Education en Réflexions

Le rôle des neurones miroirs dans la transmission de nos valeurs

« Faites ce que je dis, pas ce que je fais ». Voilà un proverbe qui est fort peu valable en matière d’éducation !

Nous savons aujourd’hui grâce aux neurosciences que le rôle des neurones miroirs est fondamental dans l’apprentissage des comportements de l’enfant. Un enfant apprend par l’imitation, oui, mais c’est bien plus profond que l’on pouvait le penser auparavant…

Les neurones miroirs, quésaco ? Ce sont ces minuscules cellules nerveuses se trouvant dans le cerveau qui permettent, par jeu de miroir, d’identifier un comportement chez autrui. Par exemple, lorsque je regarde ma fille dessiner, mon cerveau reproduit ses gestes de manière très précise en activant les zones qui servent à dessiner (muscle de la main, concentration, etc) sans que moi-même je ne les effectue.
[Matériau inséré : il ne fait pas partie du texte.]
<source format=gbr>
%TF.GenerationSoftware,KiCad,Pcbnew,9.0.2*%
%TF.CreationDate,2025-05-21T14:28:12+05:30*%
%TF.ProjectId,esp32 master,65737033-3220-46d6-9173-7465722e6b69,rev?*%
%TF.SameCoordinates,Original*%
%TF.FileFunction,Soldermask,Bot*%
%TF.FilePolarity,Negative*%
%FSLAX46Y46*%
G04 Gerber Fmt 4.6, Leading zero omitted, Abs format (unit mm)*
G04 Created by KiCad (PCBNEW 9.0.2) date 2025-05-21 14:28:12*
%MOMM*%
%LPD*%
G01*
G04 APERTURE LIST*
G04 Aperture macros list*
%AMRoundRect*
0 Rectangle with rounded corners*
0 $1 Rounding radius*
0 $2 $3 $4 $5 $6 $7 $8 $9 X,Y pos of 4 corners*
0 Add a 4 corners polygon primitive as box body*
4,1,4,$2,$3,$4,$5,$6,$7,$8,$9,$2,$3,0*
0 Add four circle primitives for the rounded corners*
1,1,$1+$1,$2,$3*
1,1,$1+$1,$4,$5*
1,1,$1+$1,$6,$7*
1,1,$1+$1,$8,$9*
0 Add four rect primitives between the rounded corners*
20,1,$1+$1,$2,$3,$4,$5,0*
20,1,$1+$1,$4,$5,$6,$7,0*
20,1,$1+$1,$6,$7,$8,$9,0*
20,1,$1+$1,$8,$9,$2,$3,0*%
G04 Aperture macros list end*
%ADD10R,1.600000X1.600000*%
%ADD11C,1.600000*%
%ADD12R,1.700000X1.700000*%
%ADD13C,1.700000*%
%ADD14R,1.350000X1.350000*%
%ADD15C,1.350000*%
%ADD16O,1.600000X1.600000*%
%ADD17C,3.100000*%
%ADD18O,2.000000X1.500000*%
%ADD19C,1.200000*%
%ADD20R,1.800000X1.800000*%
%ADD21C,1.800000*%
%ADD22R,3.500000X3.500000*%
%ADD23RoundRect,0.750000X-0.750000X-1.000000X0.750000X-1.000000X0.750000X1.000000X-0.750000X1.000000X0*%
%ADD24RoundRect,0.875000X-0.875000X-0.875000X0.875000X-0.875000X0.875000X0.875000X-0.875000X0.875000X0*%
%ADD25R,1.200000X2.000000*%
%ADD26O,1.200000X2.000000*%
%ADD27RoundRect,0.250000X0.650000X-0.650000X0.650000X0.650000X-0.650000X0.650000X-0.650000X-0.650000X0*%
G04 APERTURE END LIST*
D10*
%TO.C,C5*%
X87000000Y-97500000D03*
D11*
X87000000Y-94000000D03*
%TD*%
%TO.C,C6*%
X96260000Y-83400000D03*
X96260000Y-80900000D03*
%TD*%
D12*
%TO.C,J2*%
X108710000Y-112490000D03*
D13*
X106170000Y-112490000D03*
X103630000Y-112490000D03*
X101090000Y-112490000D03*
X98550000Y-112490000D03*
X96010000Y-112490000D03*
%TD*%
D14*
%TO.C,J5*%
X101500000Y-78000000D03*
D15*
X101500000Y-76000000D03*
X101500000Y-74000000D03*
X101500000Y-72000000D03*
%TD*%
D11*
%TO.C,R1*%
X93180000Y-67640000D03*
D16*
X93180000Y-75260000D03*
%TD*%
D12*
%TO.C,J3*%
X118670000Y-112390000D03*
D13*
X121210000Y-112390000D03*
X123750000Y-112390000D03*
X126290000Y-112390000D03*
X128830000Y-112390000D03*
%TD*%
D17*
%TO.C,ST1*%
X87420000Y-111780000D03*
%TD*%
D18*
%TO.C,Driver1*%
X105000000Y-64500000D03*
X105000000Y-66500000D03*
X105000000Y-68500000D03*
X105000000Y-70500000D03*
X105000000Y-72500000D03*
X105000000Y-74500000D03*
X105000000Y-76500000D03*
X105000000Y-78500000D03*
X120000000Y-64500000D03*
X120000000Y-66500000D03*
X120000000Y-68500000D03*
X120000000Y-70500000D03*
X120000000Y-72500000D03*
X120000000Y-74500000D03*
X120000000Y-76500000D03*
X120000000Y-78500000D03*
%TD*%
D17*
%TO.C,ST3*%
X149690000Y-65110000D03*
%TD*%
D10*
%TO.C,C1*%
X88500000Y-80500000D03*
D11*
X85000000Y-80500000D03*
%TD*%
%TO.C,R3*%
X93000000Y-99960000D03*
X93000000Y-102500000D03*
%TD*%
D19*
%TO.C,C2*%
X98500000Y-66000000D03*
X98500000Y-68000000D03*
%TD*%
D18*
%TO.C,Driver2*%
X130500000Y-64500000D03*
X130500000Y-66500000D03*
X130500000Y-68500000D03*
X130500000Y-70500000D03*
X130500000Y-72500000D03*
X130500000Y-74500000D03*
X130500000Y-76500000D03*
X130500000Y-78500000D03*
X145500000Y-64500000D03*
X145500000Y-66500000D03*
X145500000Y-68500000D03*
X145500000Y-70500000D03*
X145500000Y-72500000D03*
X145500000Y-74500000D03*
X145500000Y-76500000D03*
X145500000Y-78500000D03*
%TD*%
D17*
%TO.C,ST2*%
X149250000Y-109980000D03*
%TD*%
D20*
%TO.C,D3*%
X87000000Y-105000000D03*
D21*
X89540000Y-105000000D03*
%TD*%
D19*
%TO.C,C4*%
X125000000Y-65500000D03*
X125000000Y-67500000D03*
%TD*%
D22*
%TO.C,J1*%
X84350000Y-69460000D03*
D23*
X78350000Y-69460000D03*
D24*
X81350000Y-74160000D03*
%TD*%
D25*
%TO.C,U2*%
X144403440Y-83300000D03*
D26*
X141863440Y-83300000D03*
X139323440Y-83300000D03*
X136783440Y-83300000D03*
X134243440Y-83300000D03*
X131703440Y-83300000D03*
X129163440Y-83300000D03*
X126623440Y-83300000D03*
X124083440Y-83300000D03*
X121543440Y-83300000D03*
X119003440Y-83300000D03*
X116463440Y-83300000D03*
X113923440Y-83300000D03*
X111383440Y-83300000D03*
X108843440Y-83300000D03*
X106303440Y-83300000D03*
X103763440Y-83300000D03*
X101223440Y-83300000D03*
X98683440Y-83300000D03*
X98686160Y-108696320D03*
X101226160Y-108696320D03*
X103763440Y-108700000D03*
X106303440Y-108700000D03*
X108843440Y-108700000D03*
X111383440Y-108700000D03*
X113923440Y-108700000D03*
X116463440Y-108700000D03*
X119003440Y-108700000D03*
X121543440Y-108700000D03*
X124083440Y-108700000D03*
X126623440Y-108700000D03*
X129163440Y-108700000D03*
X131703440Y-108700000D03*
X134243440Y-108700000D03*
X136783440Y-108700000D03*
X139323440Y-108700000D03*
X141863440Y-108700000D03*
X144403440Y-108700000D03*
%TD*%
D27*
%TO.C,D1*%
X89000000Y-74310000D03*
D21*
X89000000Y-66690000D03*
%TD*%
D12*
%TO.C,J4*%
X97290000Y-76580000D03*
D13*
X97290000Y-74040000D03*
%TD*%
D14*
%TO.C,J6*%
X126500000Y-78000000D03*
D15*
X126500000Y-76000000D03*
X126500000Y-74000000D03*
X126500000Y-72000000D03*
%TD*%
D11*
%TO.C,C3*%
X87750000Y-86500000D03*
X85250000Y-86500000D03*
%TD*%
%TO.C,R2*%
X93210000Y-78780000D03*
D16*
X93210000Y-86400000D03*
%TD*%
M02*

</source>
C’est comme cela que je comprends que l’action que ma fille est en train de réaliser est de dessiner.

Autrement dit, regarder, observer un comportement, c’est en fait l’accomplir dans son esprit.

Les neurones miroirs permettent donc de comprendre les actions de l’autre, mais également de l’imiter et de déchiffrer ses intentions et ses émotions. Ainsi, lorsque je regarde une personne en colère, toutes les zones de la colère s’activent dans mon cerveau. Je comprends que cette personne est en colère et je ressens cette colère. Je vis cette colère intérieurement.
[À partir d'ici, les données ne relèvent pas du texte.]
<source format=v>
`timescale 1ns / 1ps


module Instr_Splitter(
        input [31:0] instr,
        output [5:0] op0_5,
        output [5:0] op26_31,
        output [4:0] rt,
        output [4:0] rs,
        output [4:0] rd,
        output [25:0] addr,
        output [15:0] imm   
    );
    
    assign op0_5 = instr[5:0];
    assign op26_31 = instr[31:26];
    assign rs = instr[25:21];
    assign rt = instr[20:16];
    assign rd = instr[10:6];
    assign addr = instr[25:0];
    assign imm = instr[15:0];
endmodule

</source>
C’est le système miroir qui nous permet d’être empathique. Nous ne comprenons pas seulement l’émotion que l’autre traverse, nous la sentons, la ressentons de manière immédiate. C’est pourquoi on dit que les émotions sont contagieuses : voir quelqu’un pris d’un fou-rire nous fait rire, regarder un film triste nous fait pleurer, voir une personne chère à notre cœur souffrir nous fait souffrir également…

Chez l’enfant, les neurones miroirs jouent un rôle fondamental sur son développement : il passe son temps à jouer, répéter des situations vécues, observer le monde, essayer de le comprendre, apprendre… S’il apprend à imiter les gestes, le système miroir l’amène également à reproduire les comportements. Toute personne a alors un rôle de modèle pour l’enfant, surtout les personnes qu’il voit régulièrement. Les parents et la famille proche sont évidemment les plus grands modèles.

A partir de là, il nous appartient de savoir ce que nous voulons pour nos enfants. Que voulons nous lui transmettre ?

Un enfant frappé apprend à frapper. Un enfant élevé dans la tendresse apprend la tendresse. Un enfant humilié apprend à humilier. Un enfant respecté apprend le respect.

De même, qu’est-ce que l’enfant perçoit-il de nous ? Et que lui en dit-on ? Il ne sert à rien de cacher nos émotions, il les ressent. Un parent a le droit d’être en colère ou d’être triste. Parler, s’exprimer avec bienveillance envers soi-même et son enfant lui apprend à agir de la même manière. Il nous observe pour grandir, pour construire son identité.

Et puis, que voit-il de nos relations avec les autres ? Comment lui apprendre le partage quand nous-même nous ne l’appliquons pas au quotidien ? Comment lui apprendre à dire non lorsque nous ne lui montrons pas l’exemple ? Nos valeurs se transmettent non pas par des leçons de morale régulières, mais en les mettant nous-même en application. L’amour s’apprend et se transmet, tout comme la haine.

Et si l’éducation reposait sur l’ « être » et non sur le « dire » ?

Et si nous commencions par vivre et faire vivre nos valeurs?

Et si pour les transmettre, il suffisait de les appliquer?

 

1 thought on “Le rôle des neurones miroirs dans la transmission de nos valeurs”

  1. C’est tellement vrai. Je le constate régulièrement avec mon enfant. Dans la pratique, cela demande beaucoup de recul sur soi, de bienveillance et une remise en question régulière de soi, de ses pratiques… Bref on oscille en permanence entre le doute et l’affirmation, entre la réalité et son idéal, soi et les autres… C’est une découverte permanente de soi, parce qu’on est tout le temps confronté à nos valeurs, nos limites. Parfois aussi, ça fait mal parce qu’on voit beaucoup plus de choses, et là aussi il faut faire avec, essayer patiemment d’améliorer ce que l’on peut et de lâcher le reste. Y a beaucoup d’acceptation, au sens positif du terme. Finalement on s’éduque et on grandit quand on “élève” un enfant. C’est là où on apprend le plus à vivre.